Step 4: Create a Function to Fetch and Process Vantage Recommendations

Now that the Jira function is set up, create a function that fetches data from the Vantage API.

# Fetch recs from Vantage and create a Jira issue
def process_recommendations(provider, project_key):
    vantage_url = f"https://api.vantage.sh/v2/recommendations?provider={provider}"
    response = requests.get(vantage_url, headers=vantage_headers)
    if response.status_code == 200:
        recommendations = response.json().get("recommendations", [])
        current_time = datetime.utcnow()
        past_month = current_time - timedelta(days=30)

        for recommendation in recommendations:
            created_at = datetime.strptime(recommendation["created_at"], "%Y-%m-%dT%H:%M:%SZ")
            if created_at >= past_month:
                service = recommendation["service"]
                description_text = recommendation["description"]
                potential_savings = float(recommendation["potential_savings"])

                summary = f"{service}: Vantage Cost Recommendations"
                description = f"""
                A cost recommendation was found for {service} in Vantage.

                {description_text}

                The recommendation has a potential savings of ${potential_savings:.2f}.

                [View all|https://console.vantage.sh/recommendations?provider={provider}] Vantage recommendations.
                """

                create_jira_issue(project_key, summary, description.strip())
    else:
        print(f"Failed to retrieve recommendations for {provider}. Status code: {response.status_code}")
        print(response.text)

This function should:

  • Take in the previously defined vantage_url and vantage_headers
  • Calculate a timedelta between today and 30 days before to include only the last month of recommendations—you can adjust this timedelta based on your needs and how often you intend to run this script
  • Query the /recommendations endpoint of the Vantage API with a query parameter for the provider defined in the providers_projects map
  • Create a summary and description based on the values obtained from the service, description, and potential_savings in the Vantage API response
    • The description also contains a link back to the Vantage console for additional investigation
  • Invoke the create_jira_issue function with this data as parameters for each recommendation

Step 5: Iterate Over the providers_projects Map

Finally, iterate over the providers_projects map to run the script for each Jira project.

# Iterate through the providers_projects map for each project
for provider, project_key in providers_projects.items():
    process_recommendations(provider, project_key)

Once complete, you should see tasks for each Jira project based on the recommendations Vantage provides, similar to the example below.

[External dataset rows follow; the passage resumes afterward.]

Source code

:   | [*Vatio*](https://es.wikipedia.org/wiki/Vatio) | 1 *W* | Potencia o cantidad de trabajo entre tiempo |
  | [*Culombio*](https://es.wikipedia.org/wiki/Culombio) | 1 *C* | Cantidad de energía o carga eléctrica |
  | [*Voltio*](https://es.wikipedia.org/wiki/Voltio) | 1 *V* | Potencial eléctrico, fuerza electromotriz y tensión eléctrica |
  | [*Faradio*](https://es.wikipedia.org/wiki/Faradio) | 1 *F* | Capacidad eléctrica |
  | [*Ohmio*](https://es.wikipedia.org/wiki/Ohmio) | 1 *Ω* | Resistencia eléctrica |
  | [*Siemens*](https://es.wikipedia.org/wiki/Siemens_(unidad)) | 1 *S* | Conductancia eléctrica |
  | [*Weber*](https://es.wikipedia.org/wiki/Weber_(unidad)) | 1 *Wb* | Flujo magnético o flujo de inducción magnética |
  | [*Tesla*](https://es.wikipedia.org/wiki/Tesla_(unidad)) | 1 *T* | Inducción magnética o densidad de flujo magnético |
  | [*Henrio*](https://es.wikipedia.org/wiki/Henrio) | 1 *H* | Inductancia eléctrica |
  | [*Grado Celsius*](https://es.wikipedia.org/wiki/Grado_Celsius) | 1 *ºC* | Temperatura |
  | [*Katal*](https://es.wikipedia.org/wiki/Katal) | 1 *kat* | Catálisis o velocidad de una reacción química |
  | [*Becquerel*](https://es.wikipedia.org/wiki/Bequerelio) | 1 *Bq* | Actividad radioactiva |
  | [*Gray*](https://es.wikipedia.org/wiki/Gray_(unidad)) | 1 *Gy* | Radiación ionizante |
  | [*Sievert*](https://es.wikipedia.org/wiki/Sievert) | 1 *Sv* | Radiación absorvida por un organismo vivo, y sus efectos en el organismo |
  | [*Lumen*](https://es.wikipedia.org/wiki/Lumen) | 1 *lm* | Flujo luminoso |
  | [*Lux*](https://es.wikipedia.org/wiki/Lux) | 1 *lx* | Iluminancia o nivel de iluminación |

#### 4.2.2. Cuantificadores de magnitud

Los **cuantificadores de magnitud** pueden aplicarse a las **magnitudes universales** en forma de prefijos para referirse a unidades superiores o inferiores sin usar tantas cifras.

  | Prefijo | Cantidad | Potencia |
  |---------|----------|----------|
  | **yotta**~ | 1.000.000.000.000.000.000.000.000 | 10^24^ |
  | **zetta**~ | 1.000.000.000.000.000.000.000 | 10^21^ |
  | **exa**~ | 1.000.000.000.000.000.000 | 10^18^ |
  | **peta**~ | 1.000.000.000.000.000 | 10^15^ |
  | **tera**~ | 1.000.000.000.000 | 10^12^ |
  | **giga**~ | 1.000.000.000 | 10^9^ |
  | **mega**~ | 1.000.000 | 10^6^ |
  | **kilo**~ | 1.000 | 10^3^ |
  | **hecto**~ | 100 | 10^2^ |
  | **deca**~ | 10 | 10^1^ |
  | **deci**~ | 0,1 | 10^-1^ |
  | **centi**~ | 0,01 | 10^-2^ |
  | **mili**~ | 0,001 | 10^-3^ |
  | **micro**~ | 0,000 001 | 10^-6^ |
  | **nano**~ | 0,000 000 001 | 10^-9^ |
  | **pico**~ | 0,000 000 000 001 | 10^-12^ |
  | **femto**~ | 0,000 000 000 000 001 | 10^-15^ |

Example of a Jira issue created from a recommendation for Datadog.

Example of Jira issue created from the script

Next Steps

Congratulations—you just set up a basic automation to send Vantage recommendations to Jira as issues. You can easily adjust the timeframe for which you want to process issues, or change any of the query parameters to filter for different recommendation types. Consider using other Vantage endpoints, like the /anomaly_alerts endpoint, to send additional data to Jira. Check out our FinOps as Code demo repository for more projects and ways you can automate your cloud cost data.